While recognized as risk factors commonly associated with heart disease; blood cholesterol, blood pressure and body mass were not associated with heart attack or stroke in the subjects followed. Similarly, exposure to the dust was not independently associated with heart attack and stroke in this group.
A major strength of this study is that it examined the impact of PTSD on heart disease in people 11 to 15 years after the occurrence of a major traumatic event as they entered the age group at which heart disease risk and events rise dramatically and provided four years’ worth of data on those subjects.

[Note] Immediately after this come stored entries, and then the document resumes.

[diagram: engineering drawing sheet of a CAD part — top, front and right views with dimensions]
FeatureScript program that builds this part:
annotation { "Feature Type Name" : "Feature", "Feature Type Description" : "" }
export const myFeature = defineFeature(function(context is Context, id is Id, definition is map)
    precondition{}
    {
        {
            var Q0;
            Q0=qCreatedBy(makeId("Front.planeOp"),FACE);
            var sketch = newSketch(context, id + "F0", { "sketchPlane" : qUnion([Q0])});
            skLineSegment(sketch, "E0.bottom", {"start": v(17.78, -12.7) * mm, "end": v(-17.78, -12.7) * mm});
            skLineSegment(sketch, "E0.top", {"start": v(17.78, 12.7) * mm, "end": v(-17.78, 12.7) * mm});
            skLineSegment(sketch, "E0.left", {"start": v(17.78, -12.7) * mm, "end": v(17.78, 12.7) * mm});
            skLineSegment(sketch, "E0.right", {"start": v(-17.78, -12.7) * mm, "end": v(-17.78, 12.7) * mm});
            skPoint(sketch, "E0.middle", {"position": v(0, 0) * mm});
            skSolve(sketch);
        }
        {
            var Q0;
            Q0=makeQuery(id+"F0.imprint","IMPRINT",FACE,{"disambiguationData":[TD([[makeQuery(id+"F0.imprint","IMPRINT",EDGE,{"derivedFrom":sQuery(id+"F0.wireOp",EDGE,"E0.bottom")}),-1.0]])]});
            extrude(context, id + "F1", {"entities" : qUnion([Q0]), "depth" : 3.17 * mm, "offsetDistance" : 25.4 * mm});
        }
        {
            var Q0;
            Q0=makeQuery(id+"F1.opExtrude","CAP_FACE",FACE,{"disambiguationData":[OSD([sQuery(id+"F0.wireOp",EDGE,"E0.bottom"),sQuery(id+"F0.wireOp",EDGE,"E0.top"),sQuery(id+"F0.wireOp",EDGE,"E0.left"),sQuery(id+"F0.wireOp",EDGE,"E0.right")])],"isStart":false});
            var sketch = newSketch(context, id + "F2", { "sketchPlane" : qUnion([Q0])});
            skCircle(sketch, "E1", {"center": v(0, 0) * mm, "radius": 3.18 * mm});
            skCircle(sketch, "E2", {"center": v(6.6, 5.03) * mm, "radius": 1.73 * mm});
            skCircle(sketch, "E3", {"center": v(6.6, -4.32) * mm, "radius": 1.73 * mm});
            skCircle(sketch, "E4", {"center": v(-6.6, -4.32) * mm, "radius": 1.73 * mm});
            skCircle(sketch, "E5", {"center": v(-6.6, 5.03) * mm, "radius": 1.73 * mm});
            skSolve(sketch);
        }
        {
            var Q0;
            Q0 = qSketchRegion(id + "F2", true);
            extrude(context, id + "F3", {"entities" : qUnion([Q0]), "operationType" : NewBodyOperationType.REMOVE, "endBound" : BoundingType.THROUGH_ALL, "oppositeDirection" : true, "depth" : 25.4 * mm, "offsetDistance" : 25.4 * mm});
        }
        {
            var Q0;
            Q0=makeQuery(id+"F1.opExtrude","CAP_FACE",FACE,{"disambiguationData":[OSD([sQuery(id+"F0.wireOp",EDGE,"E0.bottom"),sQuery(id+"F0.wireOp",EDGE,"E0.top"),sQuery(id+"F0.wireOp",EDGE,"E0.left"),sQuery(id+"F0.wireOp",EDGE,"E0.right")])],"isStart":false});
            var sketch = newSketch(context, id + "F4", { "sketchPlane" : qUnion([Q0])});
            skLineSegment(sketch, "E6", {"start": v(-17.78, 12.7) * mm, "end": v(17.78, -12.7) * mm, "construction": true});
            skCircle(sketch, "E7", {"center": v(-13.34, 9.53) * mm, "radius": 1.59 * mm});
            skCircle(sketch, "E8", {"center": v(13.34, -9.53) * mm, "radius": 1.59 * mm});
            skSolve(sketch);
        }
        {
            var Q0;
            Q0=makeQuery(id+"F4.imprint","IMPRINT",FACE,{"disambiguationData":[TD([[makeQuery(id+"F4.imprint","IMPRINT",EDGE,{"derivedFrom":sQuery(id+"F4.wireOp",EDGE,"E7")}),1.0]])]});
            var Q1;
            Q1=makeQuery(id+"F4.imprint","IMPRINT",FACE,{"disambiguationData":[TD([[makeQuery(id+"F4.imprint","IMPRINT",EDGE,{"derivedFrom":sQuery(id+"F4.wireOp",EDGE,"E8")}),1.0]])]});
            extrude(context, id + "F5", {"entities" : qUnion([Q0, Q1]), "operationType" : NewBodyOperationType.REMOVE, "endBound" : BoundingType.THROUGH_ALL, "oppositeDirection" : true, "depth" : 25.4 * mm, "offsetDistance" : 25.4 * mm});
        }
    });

Despite the large sample size, the study may not provide an accurate cross-sectional representation for the approximately 90,000 first-responders who helped following the World Trade Center attack.
According to Morabia, the study also suggests that untrained first responders who engage in activities surrounding the aftermath of disasters are more likely to struggle with psychological challenges following their work than first responders who have received training.
“PTSD’s association with heart attack and stroke should be taken into consideration when untrained first responders are sent to respond to catastrophes of different types,” Morabia said. “Heart attack and stroke should be considered a related disease in World Trade Center first responders and it should be incorporated along with their benefits and care.”